> **任务说明**
从下面这篇关于石碾的散文中，逐字抄出自“半下午,本打算与其母亲告别后”起至“谷子、红薯干担到那里去碾压。”止的一段。
-------- 原文节选
♣ 刘传俊
昔日好友石块垒砌的院落里,栽种着30多棵泡桐树,俨然一个泡桐花绽放的天地。中午,我们坐在泡桐树下,闻着泡桐花香,把酒言欢,畅谈叙旧,毕竟好久未曾谋面了。饭后,他引领我们来到也生长着泡桐树的一面山坡上放纵心情、眺望田园风光。
半下午,本打算与其母亲告别后即返城。谁知,按照乡俗,老大娘已为我们这些“稀客”蒸好了小米饭,说这是用石碾碾压出的小米,口感不同。盛情难却,不妨尝尝……她随口说出的“石碾”,霎时勾起了我的思乡情。石碾碾压出的何止小米,更多的是红薯面。临离开时,我刻意让老大娘用塑料袋给我兜了一点儿红薯面带上。
上世纪70年代前,我们村里没有通电,更别说脱粒机和磨面机之类了。要将小谷子碾成米,把红薯干碾成面,唯一的工具就是石碾。家乡的石碾是人们生活中的宠儿,与飘舞着烟火气的日子息息相关,休戚与共,唇齿相连。然而,并不是每个生产队都有石碾的。我生活的村庄共有四个生产队,每个生产队有40来户人家,却只有两盘石碾,一盘在村西头,一盘在村南头。村西头那盘石碾,我印象颇深,它的南边还生长一棵旺盛的泡桐树呢!十来岁的我,常看到母亲将小谷子、红薯干担到那里去碾压。
那盘石碾位于一牛棚东北角,直径有一米五六的碾盘下方用几块大石头支有半人高,正好适合插在木框前的圆木杠“逼”着肚子成圈推碾盘上的石磙。碾盘上放置着一头大、一头稍小点的那个配套石磙,大头朝外,小头朝里。石磙两端的中部各有个凹槽,被方形木框恰到好处地框着,朝里那头巧妙“活动”在碾盘中心的木柱子上。肚子“逼”着圆木杠向前推,石磙就不由自主地跟着转动起来。肚子“逼”圆木杠子,那是对大人而言的。小小年纪的我,推碾时不是那个姿势,而是两只胳膊平行前伸扶住木杠子,弓着稚嫩的腰,两只脚一前一后蹬地吃力向前推。大概从那时起,乡人用石碾碾压粮食不易的感觉就悄然潜入了我幼小的心灵里,深刻感知慈祥而勤劳的母亲度日如年的艰辛。
----------------
-------- 资料来源
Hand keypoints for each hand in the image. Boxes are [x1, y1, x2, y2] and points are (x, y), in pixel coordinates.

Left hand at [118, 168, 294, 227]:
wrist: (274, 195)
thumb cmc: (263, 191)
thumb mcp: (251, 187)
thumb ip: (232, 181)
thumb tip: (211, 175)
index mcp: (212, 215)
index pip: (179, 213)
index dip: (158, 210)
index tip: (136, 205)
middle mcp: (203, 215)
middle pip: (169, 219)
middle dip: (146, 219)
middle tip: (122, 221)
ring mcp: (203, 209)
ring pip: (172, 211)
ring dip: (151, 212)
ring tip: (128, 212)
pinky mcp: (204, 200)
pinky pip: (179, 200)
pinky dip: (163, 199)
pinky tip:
----------------
> **解答**
半下午,本打算与其母亲告别后即返城。谁知,按照乡俗,老大娘已为我们这些“稀客”蒸好了小米饭,说这是用石碾碾压出的小米,口感不同。盛情难却,不妨尝尝……她随口说出的“石碾”,霎时勾起了我的思乡情。石碾碾压出的何止小米,更多的是红薯面。临离开时,我刻意让老大娘用塑料袋给我兜了一点儿红薯面带上。
上世纪70年代前,我们村里没有通电,更别说脱粒机和磨面机之类了。要将小谷子碾成米,把红薯干碾成面,唯一的工具就是石碾。家乡的石碾是人们生活中的宠儿,与飘舞着烟火气的日子息息相关,休戚与共,唇齿相连。然而,并不是每个生产队都有石碾的。我生活的村庄共有四个生产队,每个生产队有40来户人家,却只有两盘石碾,一盘在村西头,一盘在村南头。村西头那盘石碾,我印象颇深,它的南边还生长一棵旺盛的泡桐树呢!十来岁的我,常看到母亲将小谷子、红薯干担到那里去碾压。